Mr. Hassett has done pioneering work on the impact of corporate taxation and Mr. Mulligan of the University of Chicago on the impact of government subsidies that raise the marginal tax-rate barriers as workers try to climb the economic ladder. The 50-page Hoover study is valuable because it examines policies for their incentive and supply-side effects, rather than merely macroeconomic demand-side spending.
Overall, the authors estimate that the Biden agenda, if fully implemented, would reduce full-time equivalent employment per person by about 3%, the capital stock per person by some 15%, and real GDP per capita by more than 8%. Compared to Congressional Budget Office estimates for these variables in 2030, this means there would be 4.9 million fewer working Americans, $2.6 trillion less in GDP, and $6,500 less in median household income.
The analytical details are especially helpful on energy costs and the “labor wedge” against hiring that have received little attention. Mr. Biden denies he supports the Green New Deal, but his plans to promote electric vehicles and phase out fossil fuels go far beyond anything Mr. Obama proposed.
To take only one example, the electrification of most passenger cars would increase the per capita demand for electric power by 25% even as more than 70% of baseline electric power from fossil fuels would go offline. Bridging this supply-demand gulf would require enormous subsidies and far more investment and labor to achieve the same energy output. Mr. Biden’s energy plans would cut total factor productivity by 1%-2% across the entire economy.
Or consider Mr. Biden’s expansion of the Affordable Care Act and Medicare for those above age 60 (versus 65 now). These subsidies affect the incentive to work, and the authors estimate the ACA changes would increase the average marginal tax rate on labor by 2.4 percentage points. That’s nearly half as much as the six percentage points from the original ACA, which is part of the explanation for the agonizingly slow labor recovery in the Obama era.

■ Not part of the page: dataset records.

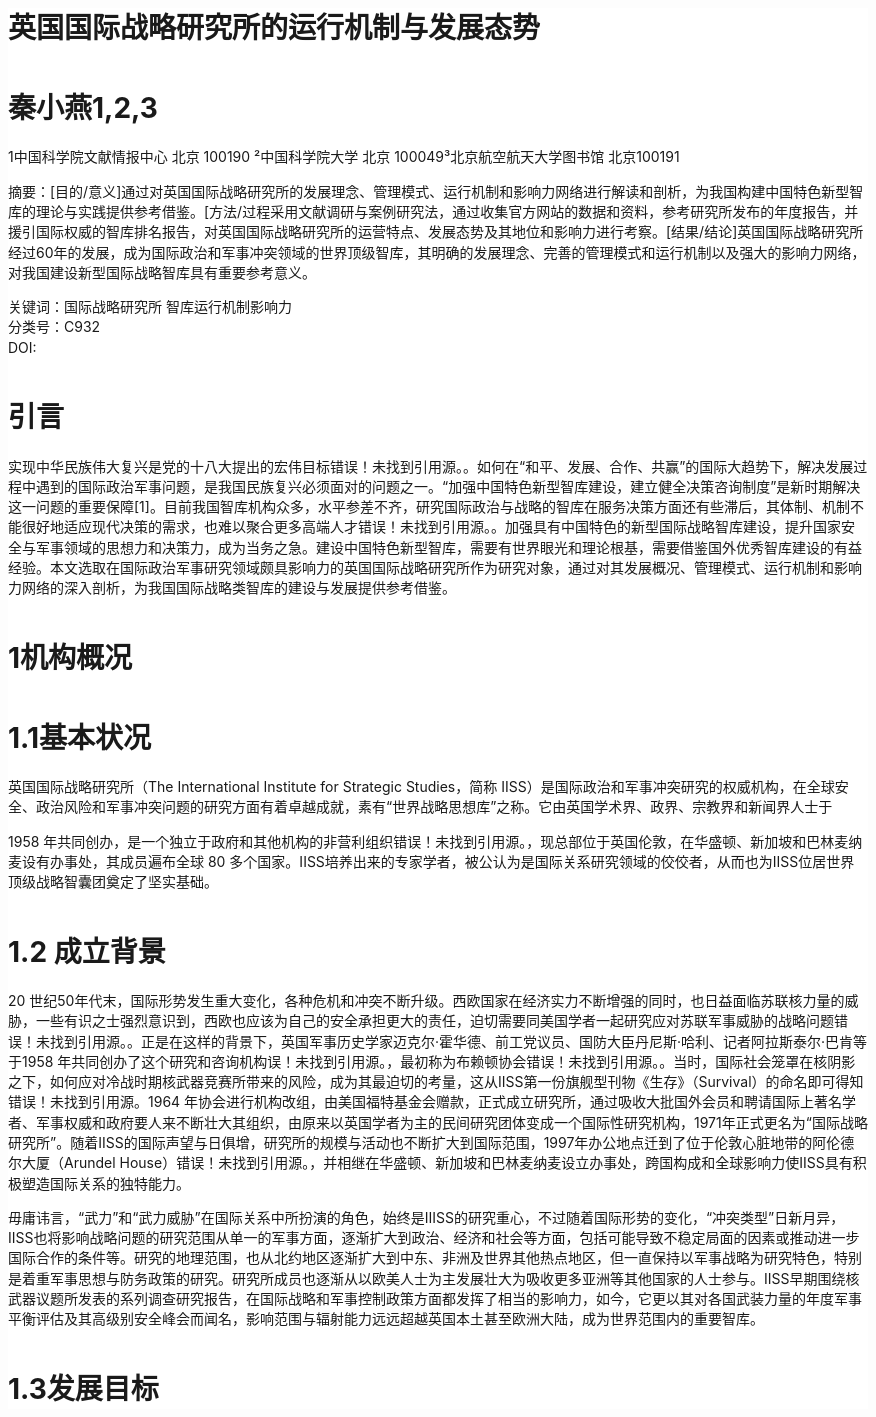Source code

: # 英国国际战略研究所的运行机制与发展态势

# 秦小燕1,2,3

1中国科学院文献情报中心 北京 100190 ²中国科学院大学 北京 100049³北京航空航天大学图书馆 北京100191

摘要：[目的/意义]通过对英国国际战略研究所的发展理念、管理模式、运行机制和影响力网络进行解读和剖析，为我国构建中国特色新型智库的理论与实践提供参考借鉴。[方法/过程采用文献调研与案例研究法，通过收集官方网站的数据和资料，参考研究所发布的年度报告，并援引国际权威的智库排名报告，对英国国际战略研究所的运营特点、发展态势及其地位和影响力进行考察。[结果/结论]英国国际战略研究所经过60年的发展，成为国际政治和军事冲突领域的世界顶级智库，其明确的发展理念、完善的管理模式和运行机制以及强大的影响力网络，对我国建设新型国际战略智库具有重要参考意义。

关键词：国际战略研究所 智库运行机制影响力  
分类号：C932  
DOI:

# 引言

实现中华民族伟大复兴是党的十八大提出的宏伟目标错误！未找到引用源。。如何在“和平、发展、合作、共赢”的国际大趋势下，解决发展过程中遇到的国际政治军事问题，是我国民族复兴必须面对的问题之一。“加强中国特色新型智库建设，建立健全决策咨询制度”是新时期解决这一问题的重要保障[1]。目前我国智库机构众多，水平参差不齐，研究国际政治与战略的智库在服务决策方面还有些滞后，其体制、机制不能很好地适应现代决策的需求，也难以聚合更多高端人才错误！未找到引用源。。加强具有中国特色的新型国际战略智库建设，提升国家安全与军事领域的思想力和决策力，成为当务之急。建设中国特色新型智库，需要有世界眼光和理论根基，需要借鉴国外优秀智库建设的有益经验。本文选取在国际政治军事研究领域颇具影响力的英国国际战略研究所作为研究对象，通过对其发展概况、管理模式、运行机制和影响力网络的深入剖析，为我国国际战略类智库的建设与发展提供参考借鉴。

# 1机构概况

# 1.1基本状况

英国国际战略研究所（The International Institute for Strategic Studies，简称 IISS）是国际政治和军事冲突研究的权威机构，在全球安全、政治风险和军事冲突问题的研究方面有着卓越成就，素有“世界战略思想库”之称。它由英国学术界、政界、宗教界和新闻界人士于

1958 年共同创办，是一个独立于政府和其他机构的非营利组织错误！未找到引用源。，现总部位于英国伦敦，在华盛顿、新加坡和巴林麦纳麦设有办事处，其成员遍布全球 80 多个国家。IISS培养出来的专家学者，被公认为是国际关系研究领域的佼佼者，从而也为IISS位居世界顶级战略智囊团奠定了坚实基础。

# 1.2 成立背景

20 世纪50年代末，国际形势发生重大变化，各种危机和冲突不断升级。西欧国家在经济实力不断增强的同时，也日益面临苏联核力量的威胁，一些有识之士强烈意识到，西欧也应该为自己的安全承担更大的责任，迫切需要同美国学者一起研究应对苏联军事威胁的战略问题错误！未找到引用源。。正是在这样的背景下，英国军事历史学家迈克尔·霍华德、前工党议员、国防大臣丹尼斯·哈利、记者阿拉斯泰尔·巴肯等于1958 年共同创办了这个研究和咨询机构误！未找到引用源。，最初称为布赖顿协会错误！未找到引用源。。当时，国际社会笼罩在核阴影之下，如何应对冷战时期核武器竞赛所带来的风险，成为其最迫切的考量，这从IISS第一份旗舰型刊物《生存》（Survival）的命名即可得知错误！未找到引用源。1964 年协会进行机构改组，由美国福特基金会赠款，正式成立研究所，通过吸收大批国外会员和聘请国际上著名学者、军事权威和政府要人来不断壮大其组织，由原来以英国学者为主的民间研究团体变成一个国际性研究机构，1971年正式更名为“国际战略研究所”。随着IISS的国际声望与日俱增，研究所的规模与活动也不断扩大到国际范围，1997年办公地点迁到了位于伦敦心脏地带的阿伦德尔大厦（Arundel House）错误！未找到引用源。，并相继在华盛顿、新加坡和巴林麦纳麦设立办事处，跨国构成和全球影响力使IISS具有积极塑造国际关系的独特能力。

毋庸讳言，“武力”和“武力威胁”在国际关系中所扮演的角色，始终是ⅡISS的研究重心，不过随着国际形势的变化，“冲突类型”日新月异，IISS也将影响战略问题的研究范围从单一的军事方面，逐渐扩大到政治、经济和社会等方面，包括可能导致不稳定局面的因素或推动进一步国际合作的条件等。研究的地理范围，也从北约地区逐渐扩大到中东、非洲及世界其他热点地区，但一直保持以军事战略为研究特色，特别是着重军事思想与防务政策的研究。研究所成员也逐渐从以欧美人士为主发展壮大为吸收更多亚洲等其他国家的人士参与。IISS早期围绕核武器议题所发表的系列调查研究报告，在国际战略和军事控制政策方面都发挥了相当的影响力，如今，它更以其对各国武装力量的年度军事平衡评估及其高级别安全峰会而闻名，影响范围与辐射能力远远超越英国本土甚至欧洲大陆，成为世界范围内的重要智库。

# 1.3发展目标
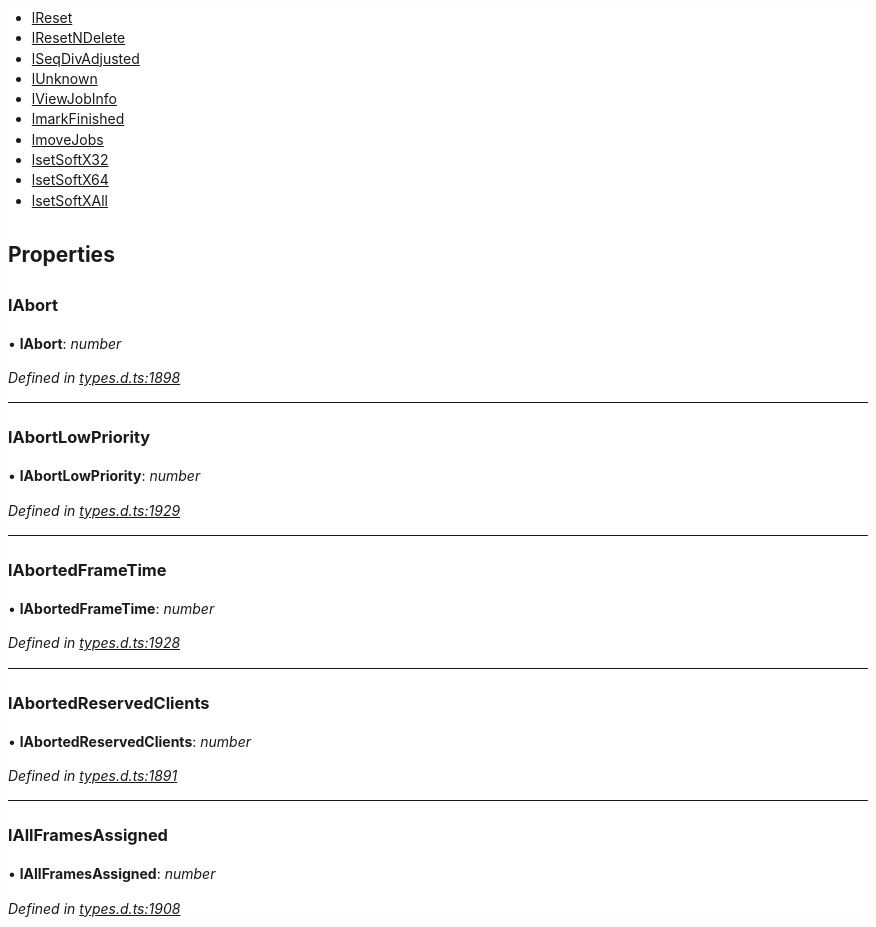 * [lReset](job._logmessage.md#lreset)
* [lResetNDelete](job._logmessage.md#lresetndelete)
* [lSeqDivAdjusted](job._logmessage.md#lseqdivadjusted)
* [lUnknown](job._logmessage.md#lunknown)
* [lViewJobInfo](job._logmessage.md#lviewjobinfo)
* [lmarkFinished](job._logmessage.md#lmarkfinished)
* [lmoveJobs](job._logmessage.md#lmovejobs)
* [lsetSoftX32](job._logmessage.md#lsetsoftx32)
* [lsetSoftX64](job._logmessage.md#lsetsoftx64)
* [lsetSoftXAll](job._logmessage.md#lsetsoftxall)

## Properties

###  lAbort

• **lAbort**: *number*

*Defined in [types.d.ts:1898](https://github.com/Novalis15/RoyalRender-OpenExtensions/blob/f77b7d8/rrNodeJS_rrBindings/nodeJS/lx64/v6/types.d.ts#L1898)*

___

###  lAbortLowPriority

• **lAbortLowPriority**: *number*

*Defined in [types.d.ts:1929](https://github.com/Novalis15/RoyalRender-OpenExtensions/blob/f77b7d8/rrNodeJS_rrBindings/nodeJS/lx64/v6/types.d.ts#L1929)*

___

###  lAbortedFrameTime

• **lAbortedFrameTime**: *number*

*Defined in [types.d.ts:1928](https://github.com/Novalis15/RoyalRender-OpenExtensions/blob/f77b7d8/rrNodeJS_rrBindings/nodeJS/lx64/v6/types.d.ts#L1928)*

___

###  lAbortedReservedClients

• **lAbortedReservedClients**: *number*

*Defined in [types.d.ts:1891](https://github.com/Novalis15/RoyalRender-OpenExtensions/blob/f77b7d8/rrNodeJS_rrBindings/nodeJS/lx64/v6/types.d.ts#L1891)*

___

###  lAllFramesAssigned

• **lAllFramesAssigned**: *number*

*Defined in [types.d.ts:1908](https://github.com/Novalis15/RoyalRender-OpenExtensions/blob/f77b7d8/rrNodeJS_rrBindings/nodeJS/lx64/v6/types.d.ts#L1908)*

Mr. Biden is also proposing substantial increases in business tax rates that will raise the cost of capital. The former Vice President likes to say he’d only raise the top corporate tax rate to 28% from 21%. But so-called pass-through entities (often small businesses) employ more than 40 million Americans, and most pay taxes at the individual tax rate.
“Biden’s plan to raise personal income and payroll tax rates would push their federal rates from below 40 percent to, often, above 50 percent, and these are on top of state income taxes,” the authors write.
Mr. Biden would also raise capital costs by phasing down bonus depreciation in the 2017 tax reform, and he’d raise labor costs by imposing the 12.4% Social Security payroll tax to income above $400,000. The $400,000 threshold isn’t indexed for inflation so it would apply to ever-more Americans as the years go by.
There is much more in the Hoover study, especially on the costs of returning to Obama-style regulation. Most of the media will ignore it, which is why we thought we’d provide readers with more than usual detail.
The risk from Joe Biden’s policies isn’t that they will send the economy reeling right away. The problem is that they will have a long-term corrosive impact by raising the cost of capital, reducing the incentive to work and invest, and reducing productivity across the economy. Americans will pay the price in a lower standard of living than they otherwise would—and that they deserve.